I'm importing several .csvs that are all two columns wide (they're output from a program) - the first column is wavelength and the second is absorbance, but I'm naming it by the file name to be combined later like from this old stack overflow answer (Combining csv files in R to different columns). The incoming .csvs don't have headers, and I'm aware that the way I'm naming them crops the first data points. I would like for the first column to not have any decimals and standardize all of the numbers to four digits - the code I've added works on its own but not in this block - and I would prefer to do this formatting all in one go. I run into errors with $ not being the right operator, but when I use [] I get errors about that too. The column I need to do this to is the first and it's named 'Wavelength' - which also gives me errors either because wavelength doesn't exist or it's nonnumeric. Any ideas?
This is what my script currently looks like:
for (file in file_list) {
f <- sub("(.*)\\.CSV", "\\1", file)
assign(f, read.csv(file = file))
assign(f, setNames(get(f), c(names(get(f))[0:0], "Wavelength")))
assign(f, setNames(get(f), c(names(get(f))[1:1], file)))
floor(f[Wavelength]) #the issues are here
sprintf("%04d", f$Wavelength) #and here
}
The data looks like this in the csv before it gets processed:
1 401.7664 0.1379457
2 403.8058 0.1390427
3 405.8452 0.1421666
4 407.8847 0.1463629
5 409.9241 0.1477264
I would like the output to be:
Wavelength (file name)
1 0401 0.1379457
2 0403 0.1390427
3 0405 0.1421666
4 0407 0.1463629
5 0409 0.1477264
And here's the dput that r2evans asked for:
structure(list(X3.997270e.002 = c(401.7664, 403.8058, 405.8452,
407.8847, 409.9241, 411.9635), X1.393858e.001 = c(0.1379457,
0.1390427, 0.1421666, 0.1463629, 0.1477264, 0.1476971)), row.names =
c(NA,
6L), class = "data.frame")
Thanks in advance!
6/24 Update: When I assign the column name "Wavelength" it only gets added as a character, not as a real column name? When I dput/head the files once they go through (omitting the sprintf/floor functions) it only lists the file name (the second column). When I open the csvs in R studio the first column is properly labeled - and even further I'm able to combine all the csvs sorted by "Wavelength":
list_csvs <- mget(sub("(.*)\\.CSV", "\\1", file_list))

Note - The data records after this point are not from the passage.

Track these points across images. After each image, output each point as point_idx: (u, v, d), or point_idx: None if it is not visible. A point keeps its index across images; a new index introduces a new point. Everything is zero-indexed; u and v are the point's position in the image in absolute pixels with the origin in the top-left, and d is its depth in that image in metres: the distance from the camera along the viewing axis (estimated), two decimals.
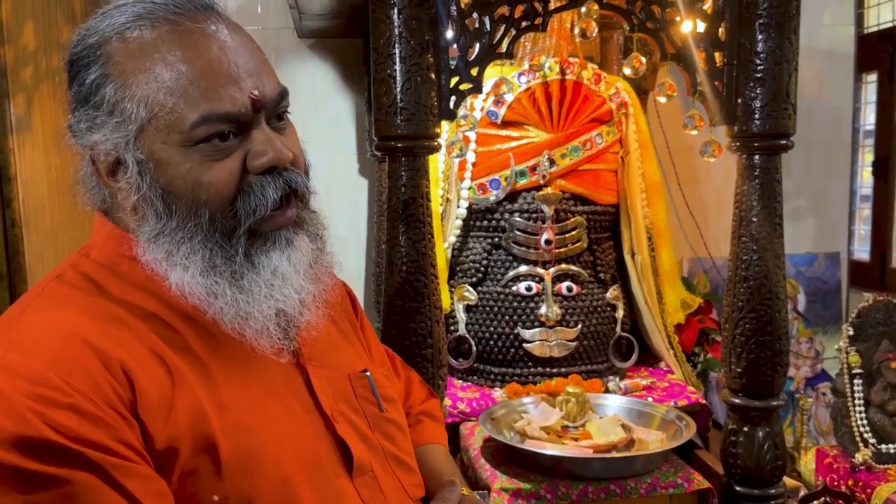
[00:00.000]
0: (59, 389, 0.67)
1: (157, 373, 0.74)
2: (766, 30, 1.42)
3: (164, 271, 0.78)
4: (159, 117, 0.76)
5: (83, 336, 0.72)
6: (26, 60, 1.59)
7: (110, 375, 0.71)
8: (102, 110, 0.77)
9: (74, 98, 0.80)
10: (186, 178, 0.77)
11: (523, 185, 1.80)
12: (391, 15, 1.33)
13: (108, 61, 0.77)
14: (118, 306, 0.77)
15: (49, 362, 0.69)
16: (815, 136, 2.45)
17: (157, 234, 0.78)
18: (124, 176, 0.79)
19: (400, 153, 1.38)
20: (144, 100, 0.76)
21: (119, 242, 0.82)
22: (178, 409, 0.73)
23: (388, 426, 0.93)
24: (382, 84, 1.36)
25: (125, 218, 0.82)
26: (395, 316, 1.38)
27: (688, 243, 2.34)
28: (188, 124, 0.76)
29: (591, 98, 1.83)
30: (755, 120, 1.44)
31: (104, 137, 0.78)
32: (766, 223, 1.46)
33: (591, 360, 1.86)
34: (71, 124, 0.81)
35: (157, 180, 0.77)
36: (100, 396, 0.69)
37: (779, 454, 1.51)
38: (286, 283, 0.81)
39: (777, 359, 1.48)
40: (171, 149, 0.77)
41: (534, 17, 1.42)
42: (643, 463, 1.45)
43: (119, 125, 0.77)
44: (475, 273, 1.87)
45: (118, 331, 0.75)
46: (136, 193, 0.78)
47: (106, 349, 0.72)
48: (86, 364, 0.70)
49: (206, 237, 0.78)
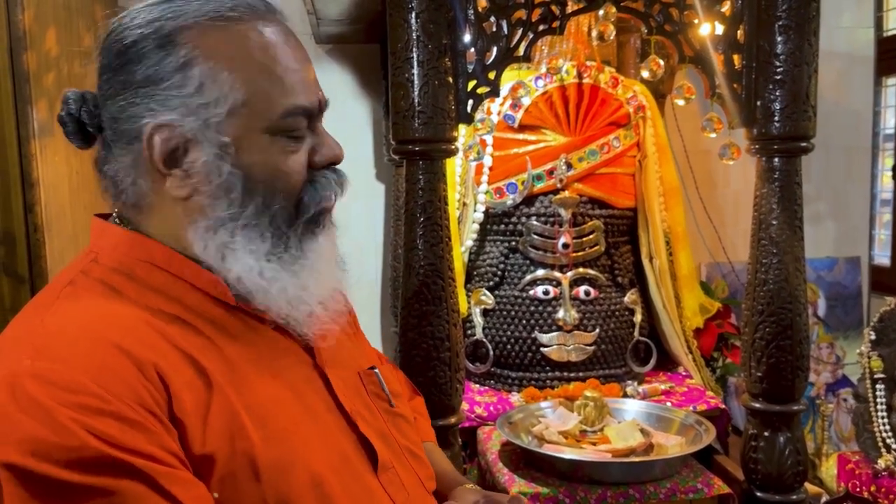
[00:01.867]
0: (98, 396, 0.65)
1: (191, 376, 0.72)
2: (785, 31, 1.41)
3: (220, 259, 0.78)
4: (253, 101, 0.77)
5: (113, 340, 0.69)
6: (48, 66, 1.61)
7: (146, 380, 0.68)
8: (183, 90, 0.76)
9: (129, 80, 0.77)
10: (267, 165, 0.79)
11: (540, 188, 1.80)
12: (409, 19, 1.34)
13: (194, 45, 0.76)
14: (141, 310, 0.75)
15: (84, 368, 0.66)
16: (834, 140, 2.42)
17: (226, 220, 0.78)
18: (190, 161, 0.77)
19: (417, 157, 1.38)
20: (241, 82, 0.77)
21: (132, 246, 0.80)
22: (213, 413, 0.72)
23: (399, 421, 0.94)
24: (400, 88, 1.36)
25: (154, 216, 0.80)
26: (413, 319, 1.38)
27: (706, 247, 2.33)
28: (279, 112, 0.78)
29: (609, 101, 1.82)
30: (775, 122, 1.43)
31: (177, 118, 0.76)
32: (787, 226, 1.45)
33: (608, 365, 1.85)
34: (117, 102, 0.77)
35: (237, 164, 0.77)
36: (138, 402, 0.67)
37: (800, 459, 1.49)
38: (328, 267, 0.85)
39: (798, 363, 1.46)
40: (256, 135, 0.78)
41: (551, 20, 1.42)
42: (662, 468, 1.43)
43: (202, 107, 0.76)
44: (492, 277, 1.86)
45: (146, 334, 0.72)
46: (215, 178, 0.77)
47: (138, 353, 0.69)
48: (120, 369, 0.68)
49: (271, 223, 0.80)
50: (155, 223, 0.81)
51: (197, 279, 0.79)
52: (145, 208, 0.81)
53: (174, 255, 0.80)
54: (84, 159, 1.79)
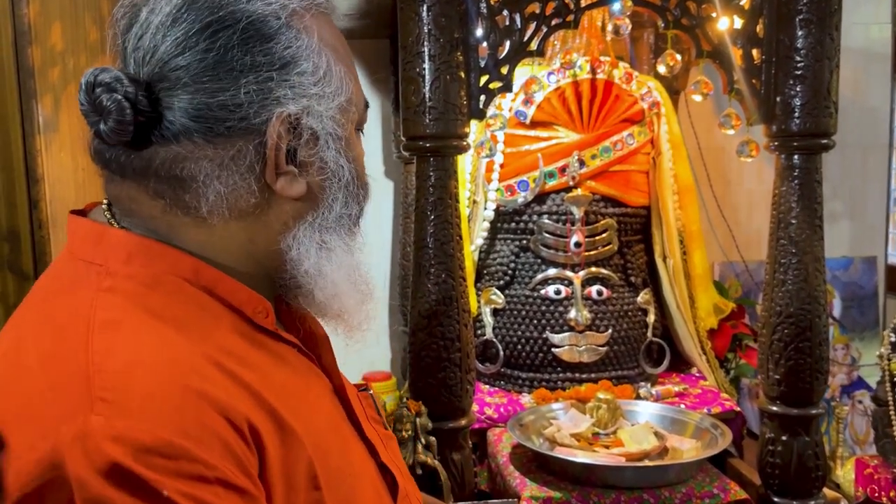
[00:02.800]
0: (202, 462, 0.55)
1: (264, 421, 0.62)
2: (806, 26, 1.37)
3: (324, 260, 0.72)
4: (353, 96, 0.74)
5: (196, 388, 0.58)
6: (54, 61, 1.60)
7: (237, 435, 0.59)
8: (314, 78, 0.69)
9: (256, 63, 0.66)
10: (359, 160, 0.76)
11: (552, 186, 1.77)
12: (420, 12, 1.31)
13: (316, 29, 0.70)
14: (187, 339, 0.62)
15: (177, 427, 0.55)
16: (850, 138, 2.38)
17: (339, 216, 0.73)
18: (307, 154, 0.70)
19: (428, 153, 1.35)
20: (345, 74, 0.72)
21: (150, 256, 0.67)
22: (289, 463, 0.63)
23: (393, 444, 0.88)
24: (411, 83, 1.33)
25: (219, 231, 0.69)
26: (423, 320, 1.36)
27: (719, 247, 2.29)
28: (363, 106, 0.77)
29: (623, 98, 1.79)
30: (794, 119, 1.39)
31: (306, 107, 0.69)
32: (806, 225, 1.41)
33: (621, 366, 1.82)
34: (227, 93, 0.65)
35: (348, 158, 0.73)
36: (236, 465, 0.58)
37: (819, 464, 1.46)
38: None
39: (817, 365, 1.43)
40: (352, 128, 0.75)
41: (565, 14, 1.39)
42: (677, 472, 1.40)
43: (326, 96, 0.70)
44: (503, 276, 1.83)
45: (216, 373, 0.61)
46: (336, 172, 0.71)
47: (224, 402, 0.59)
48: (214, 425, 0.57)
49: (356, 222, 0.77)
50: (222, 232, 0.69)
51: (231, 296, 0.69)
52: (220, 215, 0.68)
53: (204, 266, 0.68)
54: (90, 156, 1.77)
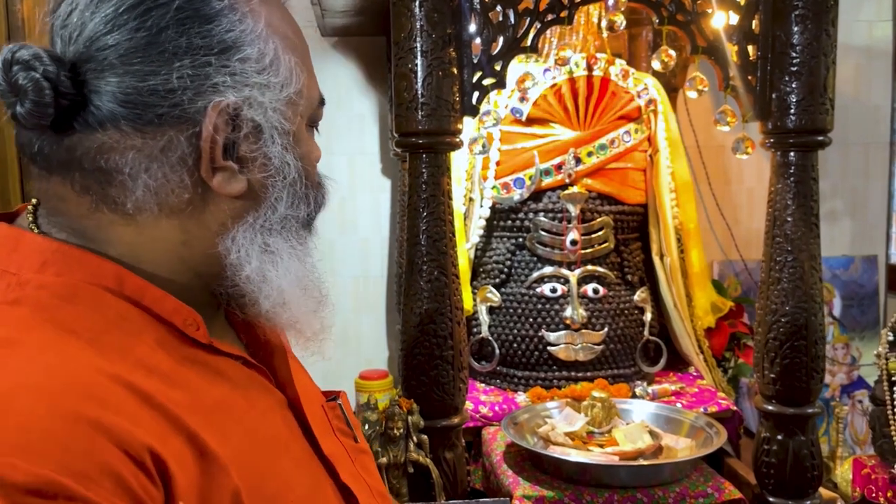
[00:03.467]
0: (83, 502, 0.48)
1: (178, 447, 0.56)
2: (802, 21, 1.36)
3: (257, 262, 0.66)
4: (304, 88, 0.68)
5: (89, 416, 0.51)
6: None
7: (135, 467, 0.52)
8: (259, 66, 0.64)
9: (192, 45, 0.61)
10: (308, 157, 0.71)
11: (548, 184, 1.76)
12: (412, 8, 1.30)
13: (264, 15, 0.65)
14: (100, 356, 0.56)
15: (58, 463, 0.48)
16: (851, 136, 2.37)
17: (285, 216, 0.68)
18: (248, 148, 0.64)
19: (421, 150, 1.34)
20: (296, 65, 0.67)
21: (68, 263, 0.60)
22: (208, 494, 0.57)
23: (365, 458, 0.82)
24: (403, 79, 1.32)
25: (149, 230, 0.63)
26: (415, 317, 1.35)
27: (718, 245, 2.28)
28: (316, 100, 0.72)
29: (619, 95, 1.78)
30: (790, 115, 1.38)
31: (248, 96, 0.63)
32: (802, 223, 1.40)
33: (617, 365, 1.81)
34: (159, 78, 0.60)
35: (296, 156, 0.68)
36: (129, 499, 0.51)
37: (815, 464, 1.45)
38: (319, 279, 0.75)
39: (813, 364, 1.42)
40: (303, 123, 0.70)
41: (559, 10, 1.38)
42: (671, 471, 1.39)
43: (273, 87, 0.65)
44: (498, 274, 1.83)
45: (121, 396, 0.54)
46: (281, 171, 0.66)
47: (121, 431, 0.52)
48: (103, 457, 0.50)
49: (305, 224, 0.71)
50: (151, 231, 0.64)
51: (157, 305, 0.63)
52: (148, 212, 0.63)
53: (127, 274, 0.62)
54: None
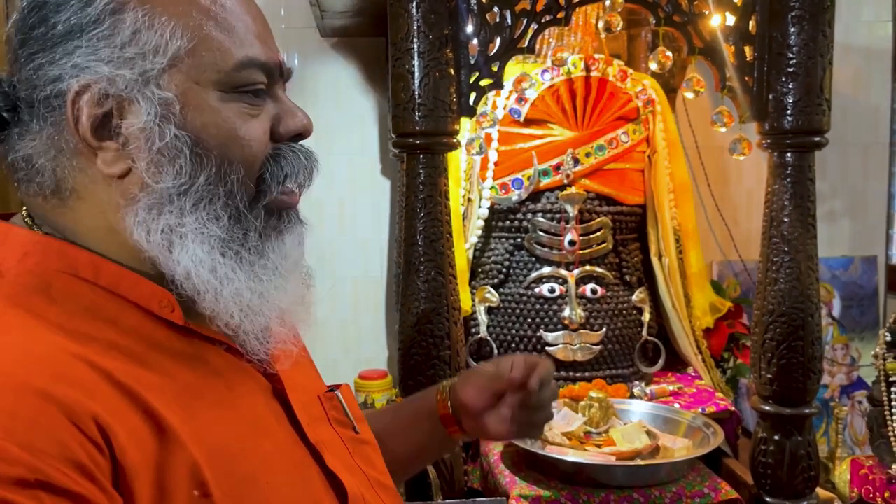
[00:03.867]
0: (23, 464, 0.51)
1: (136, 423, 0.58)
2: (798, 22, 1.36)
3: (166, 248, 0.65)
4: (199, 50, 0.65)
5: (38, 386, 0.55)
6: None
7: (81, 434, 0.54)
8: (114, 40, 0.63)
9: (48, 35, 0.64)
10: (221, 128, 0.66)
11: (547, 184, 1.76)
12: (409, 9, 1.31)
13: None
14: (67, 338, 0.60)
15: (4, 430, 0.52)
16: (851, 137, 2.37)
17: (174, 194, 0.65)
18: (124, 127, 0.64)
19: (418, 150, 1.35)
20: (183, 28, 0.65)
21: (46, 254, 0.65)
22: (164, 468, 0.59)
23: (365, 448, 0.83)
24: (400, 80, 1.33)
25: (80, 205, 0.66)
26: (412, 317, 1.35)
27: (718, 246, 2.28)
28: (232, 63, 0.67)
29: (617, 95, 1.78)
30: (787, 116, 1.38)
31: (109, 72, 0.63)
32: (799, 223, 1.40)
33: (615, 365, 1.81)
34: (37, 68, 0.64)
35: (183, 126, 0.65)
36: (75, 466, 0.53)
37: (811, 464, 1.45)
38: (292, 274, 0.72)
39: (810, 365, 1.42)
40: (206, 91, 0.66)
41: (556, 10, 1.38)
42: (668, 471, 1.40)
43: (137, 58, 0.64)
44: (497, 274, 1.83)
45: (78, 372, 0.58)
46: (157, 142, 0.64)
47: (71, 401, 0.55)
48: (49, 424, 0.54)
49: (229, 201, 0.67)
50: (82, 216, 0.67)
51: (133, 292, 0.66)
52: (69, 197, 0.66)
53: (102, 262, 0.66)
54: None
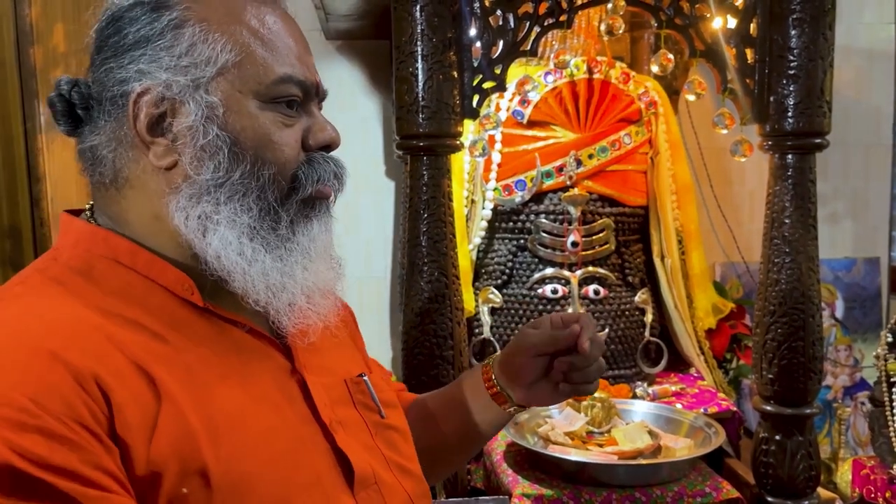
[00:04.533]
0: (25, 410, 0.59)
1: (139, 387, 0.66)
2: (799, 25, 1.37)
3: (201, 232, 0.74)
4: (245, 64, 0.76)
5: (50, 348, 0.63)
6: (56, 61, 1.62)
7: (84, 392, 0.62)
8: (174, 50, 0.74)
9: (122, 42, 0.75)
10: (257, 132, 0.76)
11: (550, 186, 1.78)
12: (413, 12, 1.32)
13: (186, 8, 0.75)
14: (93, 312, 0.69)
15: (13, 380, 0.60)
16: (853, 138, 2.37)
17: (212, 186, 0.74)
18: (174, 124, 0.74)
19: (421, 152, 1.37)
20: (232, 44, 0.75)
21: (94, 241, 0.76)
22: (162, 428, 0.66)
23: (391, 433, 0.88)
24: (404, 82, 1.34)
25: (131, 192, 0.76)
26: (416, 317, 1.37)
27: (720, 247, 2.29)
28: (272, 77, 0.76)
29: (620, 97, 1.79)
30: (788, 118, 1.40)
31: (167, 78, 0.74)
32: (800, 225, 1.41)
33: (618, 365, 1.82)
34: (108, 71, 0.75)
35: (224, 127, 0.75)
36: (74, 418, 0.61)
37: (812, 464, 1.46)
38: (319, 257, 0.80)
39: (811, 365, 1.43)
40: (247, 99, 0.76)
41: (558, 14, 1.40)
42: (670, 470, 1.41)
43: (191, 67, 0.74)
44: (500, 275, 1.84)
45: (92, 340, 0.66)
46: (200, 139, 0.74)
47: (77, 363, 0.63)
48: (55, 380, 0.62)
49: (260, 197, 0.76)
50: (132, 203, 0.76)
51: (162, 276, 0.75)
52: (123, 185, 0.76)
53: (140, 251, 0.76)
54: None
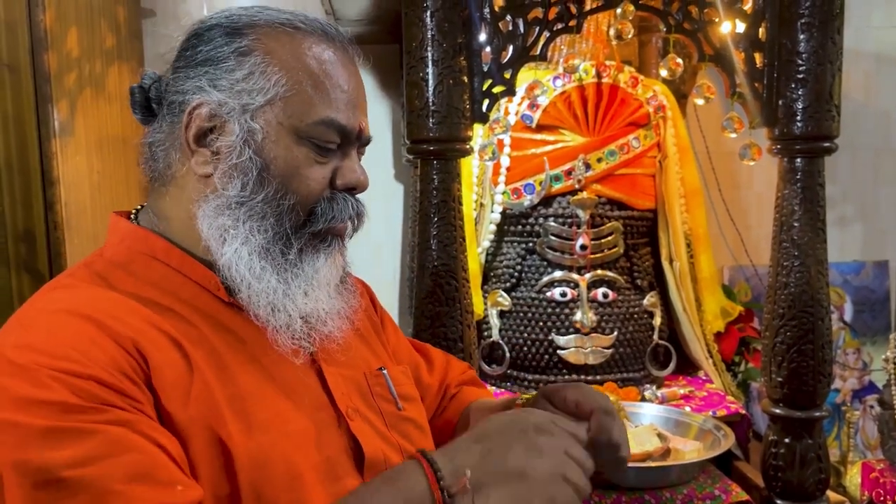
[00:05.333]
0: (78, 363, 0.68)
1: (174, 356, 0.75)
2: (808, 29, 1.38)
3: (218, 241, 0.81)
4: (292, 100, 0.81)
5: (96, 319, 0.73)
6: (70, 66, 1.63)
7: (124, 352, 0.71)
8: (234, 74, 0.81)
9: (196, 57, 0.83)
10: (288, 163, 0.82)
11: (558, 189, 1.78)
12: (424, 18, 1.33)
13: (257, 39, 0.82)
14: (132, 299, 0.78)
15: (65, 340, 0.70)
16: (862, 141, 2.38)
17: (234, 203, 0.81)
18: (217, 140, 0.81)
19: (432, 156, 1.37)
20: (286, 80, 0.81)
21: (135, 239, 0.84)
22: (192, 396, 0.73)
23: (406, 425, 0.93)
24: (414, 87, 1.35)
25: (173, 189, 0.84)
26: (426, 320, 1.37)
27: (729, 251, 2.29)
28: (313, 118, 0.82)
29: (628, 101, 1.80)
30: (797, 122, 1.40)
31: (221, 98, 0.81)
32: (809, 228, 1.42)
33: (627, 368, 1.83)
34: (177, 79, 0.84)
35: (259, 152, 0.81)
36: (117, 368, 0.70)
37: (822, 467, 1.46)
38: (321, 287, 0.85)
39: (820, 368, 1.43)
40: (285, 131, 0.82)
41: (568, 19, 1.41)
42: (679, 473, 1.41)
43: (244, 93, 0.81)
44: (509, 278, 1.85)
45: (129, 316, 0.75)
46: (235, 158, 0.81)
47: (117, 329, 0.72)
48: (100, 341, 0.71)
49: (278, 223, 0.82)
50: (173, 202, 0.85)
51: (193, 272, 0.82)
52: (169, 182, 0.85)
53: (174, 249, 0.83)
54: (104, 158, 1.81)
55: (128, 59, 1.95)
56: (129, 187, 1.94)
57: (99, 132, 1.77)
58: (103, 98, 1.80)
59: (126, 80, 1.93)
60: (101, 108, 1.79)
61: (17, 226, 1.56)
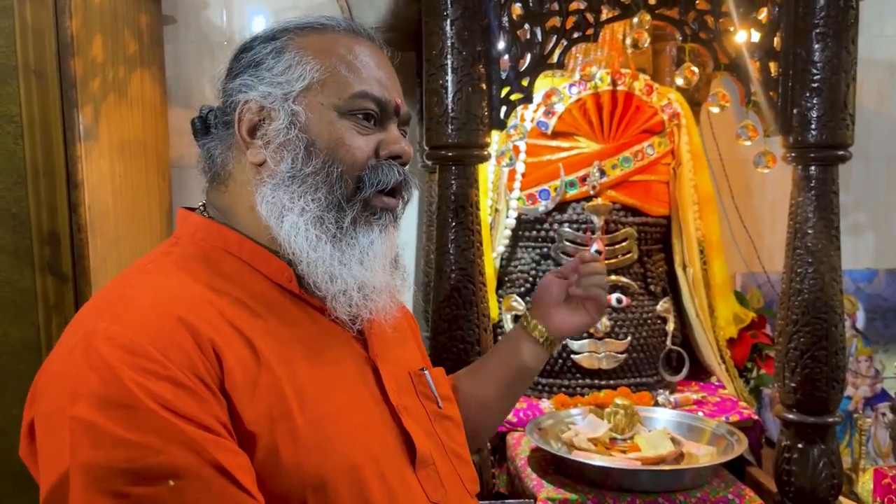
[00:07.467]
0: (157, 362, 0.72)
1: (244, 354, 0.79)
2: (823, 39, 1.39)
3: (278, 218, 0.86)
4: (329, 82, 0.89)
5: (179, 314, 0.76)
6: (94, 72, 1.66)
7: (202, 353, 0.75)
8: (273, 70, 0.89)
9: (240, 66, 0.92)
10: (332, 135, 0.88)
11: (573, 195, 1.80)
12: (443, 26, 1.36)
13: (290, 39, 0.91)
14: (207, 290, 0.82)
15: (148, 336, 0.73)
16: (875, 150, 2.38)
17: (287, 178, 0.86)
18: (267, 128, 0.88)
19: (450, 162, 1.40)
20: (321, 66, 0.89)
21: (208, 233, 0.90)
22: (260, 389, 0.77)
23: (447, 422, 0.99)
24: (434, 94, 1.38)
25: (231, 184, 0.90)
26: (443, 323, 1.39)
27: (741, 257, 2.30)
28: (350, 93, 0.89)
29: (643, 109, 1.82)
30: (811, 130, 1.41)
31: (265, 91, 0.88)
32: (823, 235, 1.43)
33: (640, 373, 1.84)
34: (228, 87, 0.92)
35: (305, 130, 0.87)
36: (193, 371, 0.73)
37: (835, 473, 1.47)
38: (376, 259, 0.90)
39: (833, 374, 1.44)
40: (327, 109, 0.89)
41: (585, 27, 1.43)
42: (693, 477, 1.42)
43: (284, 83, 0.88)
44: (524, 283, 1.87)
45: (208, 312, 0.79)
46: (281, 137, 0.87)
47: (199, 328, 0.76)
48: (181, 340, 0.74)
49: (329, 192, 0.87)
50: (235, 196, 0.91)
51: (266, 266, 0.88)
52: (228, 178, 0.91)
53: (246, 241, 0.89)
54: (126, 162, 1.84)
55: (149, 65, 1.98)
56: (149, 191, 1.97)
57: (121, 136, 1.80)
58: (125, 103, 1.83)
59: (147, 86, 1.97)
60: (124, 112, 1.82)
61: (42, 228, 1.59)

all_csvs <- Reduce(function(x, y) merge(x, y, all=T,
by=c("Wavelength")), list_csvs, accumulate=F)
Naturally I've thought about just formatting the column after this, but some of the decimals are off in the thousands place so I do need to format before I merge the csvs.
I've updated the code to use colnames outside of the read.csv:
for (file in file_list) {
f <- sub("(.*)\\.CSV", "\\1", file)
assign(f, read.csv(file = file,
header = FALSE,
row.names = NULL))
colnames(f) <- c("Wavelength", file)
print(summary(f))
print(names(f))
#floor("Wavelength") #I'm omitting this to see the console errors
#sprintf("%04.0f", f["Wavelength"]) #omitting this too
}
but I get the following error:
attempt to set 'colnames' on an object with less than two dimensions
Without the naming bit and without the sprintf/floor I get this back from the summary and names prompt for each file:
Length Class Mode
1 character character
NULL
When I try to call out the first column by f[1], f[[1]], f[,1], or f[[,1]] I get error messages about 'incorrect number of dimensions'. I can clearly see in the R environment that each data frame has a length of 2. I also double checked with .row_names_info(f)
that the first column isn't being read as row names. What am I doing wrong?